Task goal: Reproduce the text read from the entries below, swapping every "Xactimate" for "PriceMaster" and changing nothing else. Leave the pictures out.

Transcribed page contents
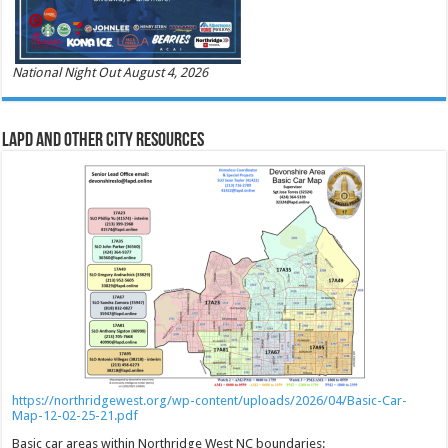
National Night Out August 4, 2026
LAPD and Other City Resources
https://northridgewest.org/wp-content/uploads/2026/04/Basic-Car-
Map-12-02-25-21.pdf
Basic car areas within Northridge West NC boundaries:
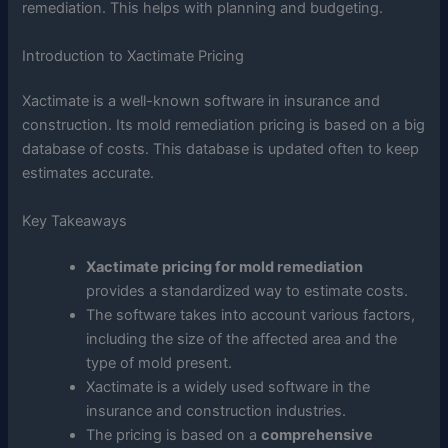
remediation. This helps with planning and budgeting.
Introduction to Xactimate Pricing
Xactimate is a well-known software in insurance and
construction. Its mold remediation pricing is based on a big
database of costs. This database is updated often to keep
estimates accurate.
Key Takeaways
Xactimate pricing for mold remediation
provides a standardized way to estimate costs.
The software takes into account various factors,
including the size of the affected area and the
type of mold present.
Xactimate is a widely used software in the
insurance and construction industries.
The pricing is based on a
comprehensive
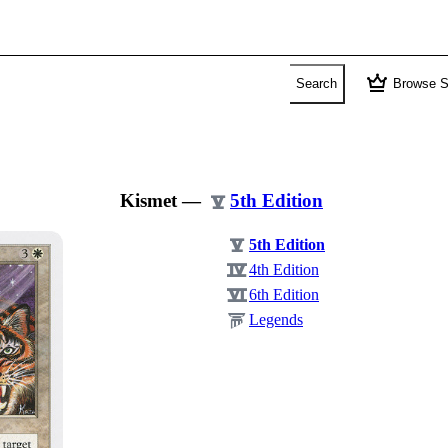
crown
Search
Browse S
Kismet
—
5th Edition
5th Edition
4th Edition
6th Edition
Legends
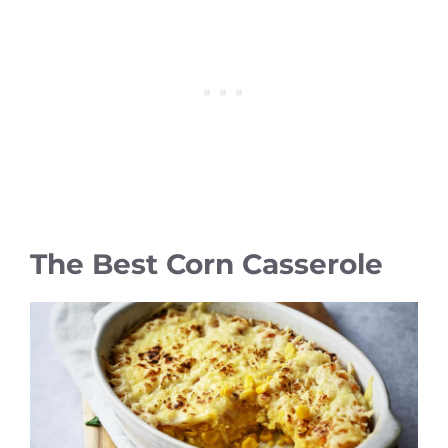
The Best Corn Casserole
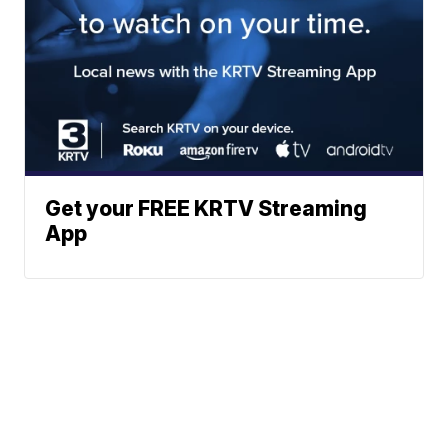
Get your FREE KRTV Streaming
App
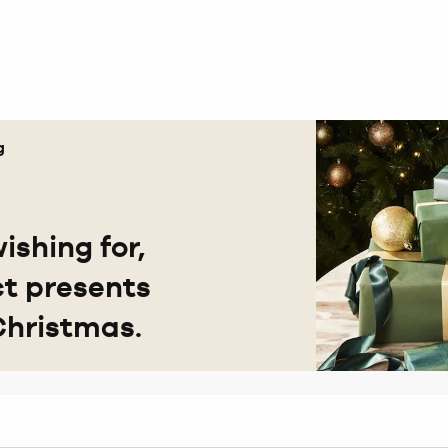
g
ishing for,
ct presents
Christmas.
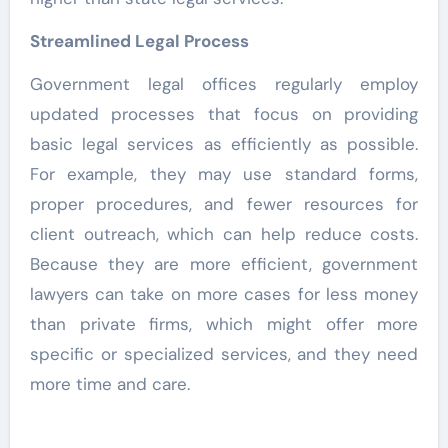
Streamlined Legal Process
Government legal offices regularly employ
updated processes that focus on providing
basic legal services as efficiently as possible.
For example, they may use standard forms,
proper procedures, and fewer resources for
client outreach, which can help reduce costs.
Because they are more efficient, government
lawyers can take on more cases for less money
than private firms, which might offer more
specific or specialized services, and they need
more time and care.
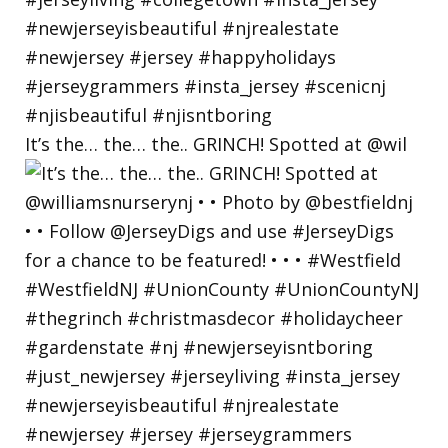
It’s the… the… the.. GRINCH! Spotted at @wil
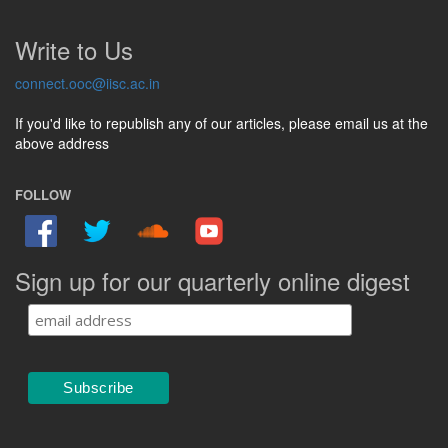
Write to Us
connect.ooc@iisc.ac.in
If you'd like to republish any of our articles, please email us at the
above address
FOLLOW
Sign up for our quarterly online digest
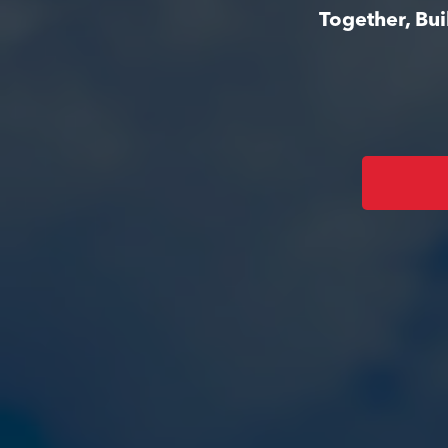
Together, Bu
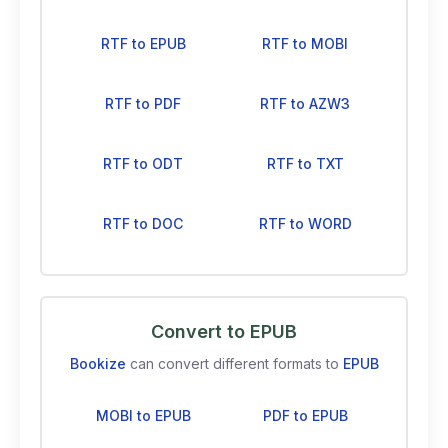
RTF to EPUB
RTF to MOBI
RTF to PDF
RTF to AZW3
RTF to ODT
RTF to TXT
RTF to DOC
RTF to WORD
Convert to EPUB
Bookize
can convert different formats to
EPUB
MOBI to EPUB
PDF to EPUB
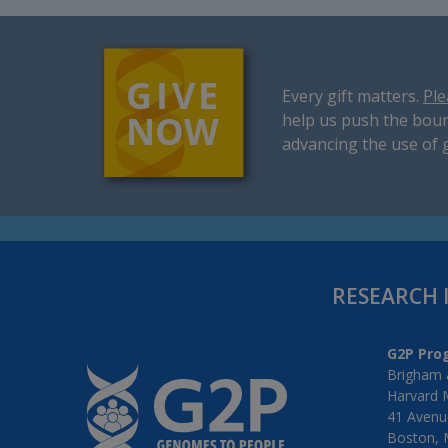
Every gift matters.
Ple
help us push the boun
advancing the use of 
RESEARCH 
G2P Pro
Brigham 
Harvard 
41 Avenue
Boston, 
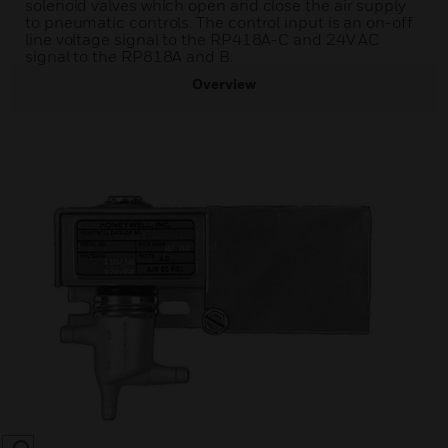
solenoid valves which open and close the air supply
to pneumatic controls. The control input is an on-off
line voltage signal to the RP418A-C and 24V AC
signal to the RP818A and B.
Overview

The completed task:
National Night Out August 4, 2026
LAPD and Other City Resources
https://northridgewest.org/wp-content/uploads/2026/04/Basic-Car-
Map-12-02-25-21.pdf
Basic car areas within Northridge West NC boundaries:
remediation. This helps with planning and budgeting.
Introduction to PriceMaster Pricing
PriceMaster is a well-known software in insurance and
construction. Its mold remediation pricing is based on a big
database of costs. This database is updated often to keep
estimates accurate.
Key Takeaways
PriceMaster pricing for mold remediation
provides a standardized way to estimate costs.
The software takes into account various factors,
including the size of the affected area and the
type of mold present.
PriceMaster is a widely used software in the
insurance and construction industries.
The pricing is based on a
comprehensive
crown
Search
Browse S
Kismet
—
5th Edition
5th Edition
4th Edition
6th Edition
Legends
The Best Corn Casserole
Get your FREE KRTV Streaming
App
g
ishing for,
ct presents
Christmas.
Streamlined Legal Process
Government legal offices regularly employ
updated processes that focus on providing
basic legal services as efficiently as possible.
For example, they may use standard forms,
proper procedures, and fewer resources for
client outreach, which can help reduce costs.
Because they are more efficient, government
lawyers can take on more cases for less money
than private firms, which might offer more
specific or specialized services, and they need
more time and care.
It’s the… the… the.. GRINCH! Spotted at @wil
Write to Us
connect.ooc@iisc.ac.in
If you'd like to republish any of our articles, please email us at the
above address
FOLLOW
Sign up for our quarterly online digest
Together, Bu
RTF to EPUB
RTF to MOBI
RTF to PDF
RTF to AZW3
RTF to ODT
RTF to TXT
RTF to DOC
RTF to WORD
Convert to EPUB
Bookize
can convert different formats to
EPUB
MOBI to EPUB
PDF to EPUB
Every gift matters.
Ple
help us push the boun
advancing the use of 
RESEARCH 
G2P Pro
Brigham 
Harvard 
41 Avenue
Boston, 
solenoid valves which open and close the air supply
to pneumatic controls. The control input is an on-off
line voltage signal to the RP418A-C and 24V AC
signal to the RP818A and B.
Overview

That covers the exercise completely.